An illegal immigrant from Guatemala who was arrested recently for giving a false name to Cincinnati police will likely be facing his sixth deportation.
Benjamin DeLeon Hernandez, 36, now faces an arraignment in U.S. District Court here on Feb. 1 for returning to the United States after being deported as an illegal immigrant and a convicted felon.
These cases are extremely rare in Cincinnati, and are usually only seen in regions close to the U.S. border with Mexico.
This case is also highly unusual because Hernandez has been deported five times before – one time each from New Orleans and Mesa, Arizona, and three times from Houston. Yet he keeps returning to different regions of the United States from Memphis to Georgia, and most recently Cincinnati.
“He’s pretty much a poster child for illegal re-entry prosecution,” said W. Kelly Johnson, a former assistant federal public defender who now works at the Porter Wright law firm in Cincinnati. “He gets removed, and he comes back and he gets charged, over and over and over again … There’s probably not enough of a deterrent because obviously he just turns around and comes back.”
Hernandez’s case illustrates why deporting convicted felons, and preventing them from returning to the United States, may be harder than it seems.
“Just because he was caught five times, and this time is the sixth, doesn’t make it any harder for him to get across the border the next time,” said Ralph Kohnen, former chief of the criminal division of the U.S. Attorney’s office in Cincinnati who now works at Taft Stettinius & Hollister. “What’s driving him back over here? Family, a spouse, a girlfriend, a prospective job? Or is life in Guatemala so bad that he’s willing to take the risk to come back here and get caught?”

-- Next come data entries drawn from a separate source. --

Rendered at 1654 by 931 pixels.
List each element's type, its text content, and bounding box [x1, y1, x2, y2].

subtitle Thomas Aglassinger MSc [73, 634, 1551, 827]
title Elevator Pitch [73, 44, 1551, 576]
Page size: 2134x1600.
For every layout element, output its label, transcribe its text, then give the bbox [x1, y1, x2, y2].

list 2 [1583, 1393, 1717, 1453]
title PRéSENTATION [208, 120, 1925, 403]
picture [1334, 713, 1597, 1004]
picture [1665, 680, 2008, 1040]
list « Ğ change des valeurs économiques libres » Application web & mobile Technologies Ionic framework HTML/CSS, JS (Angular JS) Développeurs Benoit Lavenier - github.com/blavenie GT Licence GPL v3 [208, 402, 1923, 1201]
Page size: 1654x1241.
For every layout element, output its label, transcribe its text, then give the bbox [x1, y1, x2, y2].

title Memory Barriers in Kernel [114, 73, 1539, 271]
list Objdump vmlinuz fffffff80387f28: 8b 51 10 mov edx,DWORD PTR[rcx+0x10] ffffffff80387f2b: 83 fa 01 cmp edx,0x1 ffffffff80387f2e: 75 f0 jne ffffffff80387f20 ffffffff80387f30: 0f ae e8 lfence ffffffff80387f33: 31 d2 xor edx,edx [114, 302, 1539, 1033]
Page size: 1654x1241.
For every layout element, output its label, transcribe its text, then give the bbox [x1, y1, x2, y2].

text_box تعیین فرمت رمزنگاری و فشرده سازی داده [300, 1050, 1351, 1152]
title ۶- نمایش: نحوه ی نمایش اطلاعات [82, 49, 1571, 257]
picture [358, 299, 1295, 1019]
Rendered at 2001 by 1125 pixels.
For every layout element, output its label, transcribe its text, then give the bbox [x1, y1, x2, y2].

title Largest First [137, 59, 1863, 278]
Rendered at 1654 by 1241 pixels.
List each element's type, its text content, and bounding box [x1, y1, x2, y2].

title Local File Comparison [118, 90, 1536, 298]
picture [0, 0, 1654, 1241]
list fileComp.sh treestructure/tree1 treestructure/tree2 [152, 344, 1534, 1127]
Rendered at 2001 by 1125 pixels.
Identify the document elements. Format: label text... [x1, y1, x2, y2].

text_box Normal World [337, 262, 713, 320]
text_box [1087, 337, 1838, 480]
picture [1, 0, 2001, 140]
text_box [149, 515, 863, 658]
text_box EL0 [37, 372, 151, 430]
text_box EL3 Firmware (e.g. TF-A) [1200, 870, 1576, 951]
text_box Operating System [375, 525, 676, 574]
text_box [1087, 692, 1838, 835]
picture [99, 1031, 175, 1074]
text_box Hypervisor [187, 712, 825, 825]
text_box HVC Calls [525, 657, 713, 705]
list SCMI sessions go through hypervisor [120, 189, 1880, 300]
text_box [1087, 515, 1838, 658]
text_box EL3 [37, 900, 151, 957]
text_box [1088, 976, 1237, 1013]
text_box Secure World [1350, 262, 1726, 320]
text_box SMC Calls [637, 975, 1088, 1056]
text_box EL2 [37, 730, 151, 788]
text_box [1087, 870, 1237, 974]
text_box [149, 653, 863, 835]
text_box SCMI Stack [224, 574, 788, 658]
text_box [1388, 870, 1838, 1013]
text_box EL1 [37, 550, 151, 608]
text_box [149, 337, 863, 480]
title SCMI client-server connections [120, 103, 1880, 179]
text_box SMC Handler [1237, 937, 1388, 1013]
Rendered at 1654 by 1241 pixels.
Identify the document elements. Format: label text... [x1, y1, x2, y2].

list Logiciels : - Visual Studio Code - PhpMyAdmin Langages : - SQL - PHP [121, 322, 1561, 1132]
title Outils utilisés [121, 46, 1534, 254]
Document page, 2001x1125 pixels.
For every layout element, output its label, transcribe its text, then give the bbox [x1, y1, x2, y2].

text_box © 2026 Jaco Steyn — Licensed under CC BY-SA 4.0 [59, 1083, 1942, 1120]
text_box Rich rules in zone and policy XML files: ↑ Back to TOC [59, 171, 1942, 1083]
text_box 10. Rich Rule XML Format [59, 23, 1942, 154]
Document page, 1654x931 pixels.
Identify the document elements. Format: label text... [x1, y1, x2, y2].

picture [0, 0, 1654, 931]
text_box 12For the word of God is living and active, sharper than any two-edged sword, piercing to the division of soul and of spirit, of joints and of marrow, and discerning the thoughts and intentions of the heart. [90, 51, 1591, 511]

Court records don’t reveal much about Hernandez’s life, beyond his convictions.
Immigration officers first encountered him in April 2001 at the age of 21, and an immigration judge in Memphis ordered him deported.
A year later, in June 2002, Hernandez was arrested for shoplifting and giving a false name to police in Fort Oglethorpe, Georgia. He was convicted, under an alias, and ordered to pay a fine.
Then in November 2002, Hernandez was arrested for driving under the influence of alcohol in Walker County, Georgia. He was convicted, under an alias, and ordered to pay a fine.
In May 2003 immigration officers in Memphis charged Hernandez with misusing a social security number and re-entry after deportation. He was convicted of both crimes and sentenced to time served. His supervised release was revoked in 2006, and Hernandez spent two years in prison.
In 2013, Hernandez was arrested by border patrol agents in Tucson and sentenced to three months in prison.
Finally on Nov. 19, 2016, Cincinnati police arrested Hernandez for giving them a false name, “Luis DeLeon.” He later pleaded guilty to disorderly conduct in Hamilton County Municipal Court, and then federal prosecutors took the case and charged him with re-entry of a deported alien.
A plea agreement was filed in the recent federal case. At sentencing, he faces five to 10 years in prison.
“You can’t just build a wall and stop people from coming here,” Johnson said. “They will figure out a way to get here. Obviously Mr. Hernendez does.”
Changes under Trump
Each time a new president and his new attorney general take office, they reorder the priorities of federal law enforcement and prosecutors about which crimes will get more, and less, attention.
And experts predict there will be more to come.
“If immigration enforcement is a priority for the Trump administration, I also assume there will be some focus on employers to stop incentivizing people to come here,” Johnson said.
Crimes such as bringing illegal aliens into the country, harboring them and employing them, will all be priorities, as well as document fraud related to immigration.
“One way to de-incentivize illegal immigration would be to do some targeted enforcement of that kind (on employers),” said former federal prosecutor Ben Dusing, who is now a white collar defense attorney.
But Dusing would like large corporations prosecuted – instead of the focus being on small and mid-sized family business.
He also cautioned that many employers – such as the horse racing industry in Kentucky -- don’t want mass deportations of illegal immigrants.
“Its kind of a dirty little secret that no one in Lexington really wants a Trump administration to come in and round up all the illegals, regardless of what they say publicly, because they will be wholly without a longstanding very cheap labor supply,” Dusing said. “That’s the overall difficulty.”
In the short term, Kohnen believes Trump will push for more aggressive enforcement, quicker deportations and longer prison sentences for illegal immigrants.
“One of policy shifts that … could take effect really quickly, is the administration insisting that offenders serve a lot longer time in jail. That was not a priority with the Obama justice department,” Kohnen said.
“While ultimately the sentence is up to the judge, I sense there could be instructions pretty quickly that for somebody like Mr. Hernandez, the assistant U.S. attorney will be seeking a lot longer jail sentence. At least with a longer sentence, you know he can't cross the border until he gets out of jail,” Kohnen said.